The selection method for the Perfect 10 Portfolio is simplicity itself. I simply choose 10 stocks, each of which sells for a price/earnings (P/E) ratio of about 10. The P/E ratio is a stock’s price divided by per-share earnings for the past four quarters.

A ratio of 10 is below average, and that’s the whole point. Buying stocks that are out of favor – as evidenced by a low P/E – is the heart of my investment approach. Unpopular stocks stand a better chance of exceeding prevailing expectations than popular stocks do.
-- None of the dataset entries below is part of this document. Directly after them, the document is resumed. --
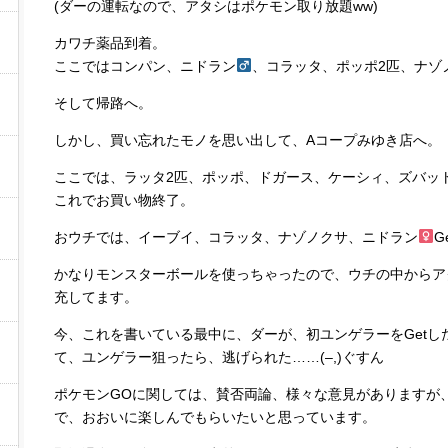
(ダーの運転なので、アタシはポケモン取り放題ww)
カワチ薬品到着。
ここではコンパン、ニドラン
、コラッタ、ポッポ2匹、ナゾノ
そして帰路へ。
しかし、買い忘れたモノを思い出して、Aコープみゆき店へ。
ここでは、ラッタ2匹、ポッポ、ドガース、ケーシィ、ズバット
これでお買い物終了。
おウチでは、イーブイ、コラッタ、ナゾノクサ、ニドラン
G
かなりモンスターボールを使っちゃったので、ウチの中からア
充してます。
今、これを書いている最中に、ダーが、初ユンゲラーをGetし
て、ユンゲラー狙ったら、逃げられた……(–,)ぐすん
ポケモンGOに関しては、賛否両論、様々な意見がありますが
で、おおいに楽しんでもらいたいと思っています。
In a typical year, the average stock sells for about 15 times earnings. Today the average P/E is near 21.

How It’s Worked

I have compiled this portfolio 12 times since 2000; today’s column is the 13th. In the previous 12 tries, my average 12-month return has been just over 21%, compared with a smidgen over 9% for the Standard & Poor’s 500 Index.

Ten of the 12 columns have been profitable, and eight have beaten the S&P 500.
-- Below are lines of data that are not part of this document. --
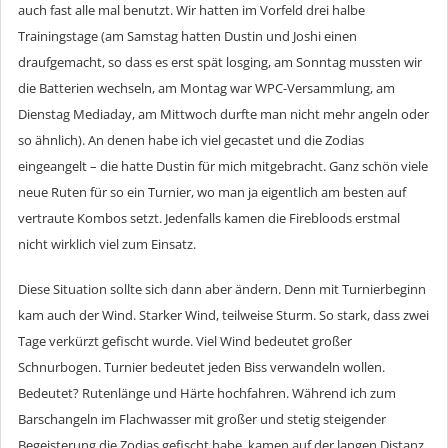
auch fast alle mal benutzt. Wir hatten im Vorfeld drei halbe
Trainingstage (am Samstag hatten Dustin und Joshi einen
draufgemacht, so dass es erst spät losging, am Sonntag mussten wir
die Batterien wechseln, am Montag war WPC-Versammlung, am
Dienstag Mediaday, am Mittwoch durfte man nicht mehr angeln oder
so ähnlich). An denen habe ich viel gecastet und die Zodias
eingeangelt – die hatte Dustin für mich mitgebracht. Ganz schön viele
neue Ruten für so ein Turnier, wo man ja eigentlich am besten auf
vertraute Kombos setzt. Jedenfalls kamen die Firebloods erstmal
nicht wirklich viel zum Einsatz.
Diese Situation sollte sich dann aber ändern. Denn mit Turnierbeginn
kam auch der Wind. Starker Wind, teilweise Sturm. So stark, dass zwei
Tage verkürzt gefischt wurde. Viel Wind bedeutet großer
Schnurbogen. Turnier bedeutet jeden Biss verwandeln wollen.
Bedeutet? Rutenlänge und Härte hochfahren. Während ich zum
Barschangeln im Flachwasser mit großer und stetig steigender
Begeisterung die Zodias gefischt habe, kamen auf der langen Distanz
Bear in mind that returns on my column recommendations are hypothetical, and don’t reflect actual trades, trading costs or taxes. Past performance doesn’t predict future results, and the performance of my column picks should be confused with returns I achieve on behalf of clients.

Last year’s selections managed a 12.6% return, versus 7.9% for the S&P. The best performers were TRW Automotive Holdings Corp. (then a U.S. stock, now TQT on the Frankfurt stock exchange), up 41%, and China Mobile Ltd. (CHL, Financial), up 35%.

The worst performers were Statoil ASA (STO), down 39%, and Gazit-Globe Ltd. (GZT, Financial), up 5%.

Ten New Ones

Now for this year’s Perfect 10 Portfolio.

American International Group (AIG) is a worldwide insurance company that was near the heart of the financial crisis of 2007-2009. Today it is run more conservatively. The stock sells for below book value (corporate net worth per share) and is heavily owned by Bruce Berkowitz (Trades, Portfolio), a manager I respect.

Avnet Inc. (AVT, Financial), an electronics distribution company in Phoenix, Arizona, was on this list before, in 2006-2007, when it posted a 138% gain. I don’t expect that kind of fireworks again, but I like Avnet’s high market share in its business: It is one of the two biggest players, the other being Arrow Electronics.

Chevron Corp. (CVX, Financial) has suffered along with almost all energy stocks in the past year, down 24% even after considering dividends. I think the next 12 months will be much better for this oil giant. And the dividend yield, more than 4%, is considerably better than you’d get at the bank. I own Chevron for a couple of clients.

Cooper Tire & Rubber Co. (CTB, Financial). Apollo Tyres of India had planned to acquire Cooper in 2013 but the deal fell through. On its own, I think Cooper is a good buy. People are keeping their cars longer and so are more likely to need replacement tires, Cooper’s specialty. I currently own it for one client.

Glowworm

Corning Inc. (GLW, or glowworm in Wall Street slang) makes fiber optic cable and screens for TV sets and computers. Last year its sales and earnings both increased by well over 20%.

Lincoln National Corp. (LNC, Financial), based in Radnor, Pennsylvania, is one of the largest U.S. insurers. It sells life insurance, annuities, group health insurance and other lines, and has shown decent growth but only so-so profitability.

Methode Electronics Inc. (MEI), a Chicago maker of switches, connectors, and other electronic gizmos, has been severely punished – excessively in my view – for a revenue shortfall and declining earnings estimates.

More Pep?

With the economy improving and gasoline prices moderate, I think people may drive more miles in the next 12 months than in the previous year. That could pep up earnings at Murphy USA Inc. (MUSA), the chain of gas stations that was spun off from Murphy Oil Corp. in 2013.

New Link Genetics Corp. (NLNK) stock has fallen about 20% from its spring highs, partly because an Ebola vaccine it was working on doesn’t appear to be effective. Other projects in the works include drugs intended to stimulate the immune system, and a drug intended to treat pancreatic cancer.

Tutor Perini Corp.(TPC)is a construction company based in Sylmar, California. Last year it had almost $4.5 billion in revenue, yet the market value of its stock is only $1 billion, making for an unusually low price/revenue ratio of 0.22.